The White House issued a scathing response Tuesday evening to the New York Times story that claimed President Trump and his family engaged in potentially fraudulent tax maneuvers that substantially increased the fortune he received from his parents.
"Fred Trump has been gone for nearly twenty years and it’s sad to witness this misleading attack against the Trump family by the failing New York Times. Many decades ago the IRS reviewed and signed off on these transactions," White House press secretary Sarah Sanders wrote in a statement Tuesday evening. "The New York Times’ and other media outlets‘ credibility with the American people is at an all time low because they are consumed with attacking the president and his family 24/7 instead of reporting the news."
"The truth is the market is at an all-time high, unemployment is at a fifty year low, taxes for families and businesses have been cut, wages are up, farmers and workers are empowered from better trade deals, and America’s military is stronger than ever, yet the New York Times can rarely find anything positive about the President and his tremendous record of success to report," Sanders wrote. "Perhaps another apology from the New York Times, like the one they had to issue after they got the 2016 election so embarrassingly wrong, is in order."

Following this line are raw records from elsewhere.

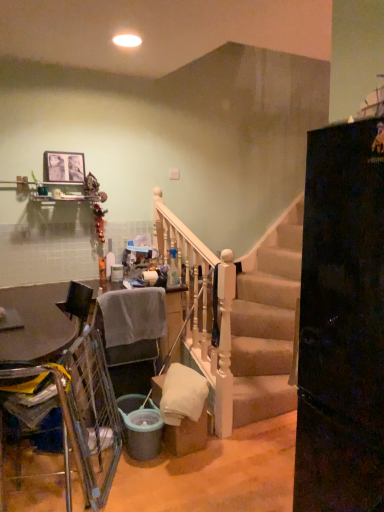
Question: From the image's perspective, is gray fabric chair at lower left, which ranks as the first armchair in back-to-front order, on metallic silver table at lower left?

Choices:
 (A) yes
 (B) no

Answer: (A)

Question: From a real-world perspective, is gray fabric chair at lower left, which ranks as the first armchair in back-to-front order, under metallic silver table at lower left?

Choices:
 (A) no
 (B) yes

Answer: (B)

Question: Considering the relative sizes of gray fabric chair at lower left, arranged as the 2th armchair when viewed from the front, and metallic silver table at lower left in the image provided, is gray fabric chair at lower left, arranged as the 2th armchair when viewed from the front, smaller than metallic silver table at lower left?

Choices:
 (A) yes
 (B) no

Answer: (A)

Question: Is metallic silver table at lower left located within gray fabric chair at lower left, which ranks as the first armchair in back-to-front order?

Choices:
 (A) yes
 (B) no

Answer: (B)

Question: Does gray fabric chair at lower left, which ranks as the first armchair in back-to-front order, come behind metallic silver table at lower left?

Choices:
 (A) yes
 (B) no

Answer: (A)

Question: Based on their positions, is gray fabric chair at lower left, which ranks as the first armchair in back-to-front order, located to the left or right of yellow fabric armchair at lower left, which ranks as the second armchair in back-to-front order?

Sanders' response came hours after the Times reported the president received the equivalent of at least $413 million from his father Fred Trump's real estate empire over the course of his lifetime, from childhood to today. A large portion of those funds reportedly came to Trump in exchange for his help in dodging taxes.
[More: Trump family’s fraud allegations under scrutiny by New York State]
The story goes on to detail how Trump and his siblings created a fake corporation in order to disguise millions of dollars in gifts from their parents. The story also claims that Trump helped conjure a strategy to undervalue the real estate holdings of his parents by hundreds of millions of dollars. That effort helped drastically reduce the tax liability owed on those properties when they were transferred to the Trump children.
In total, the Times found that Fred Trump transferred more than $1 billion in wealth to his children. That amount could have been subject to a tax bill of at least $550 million under the then-tax code.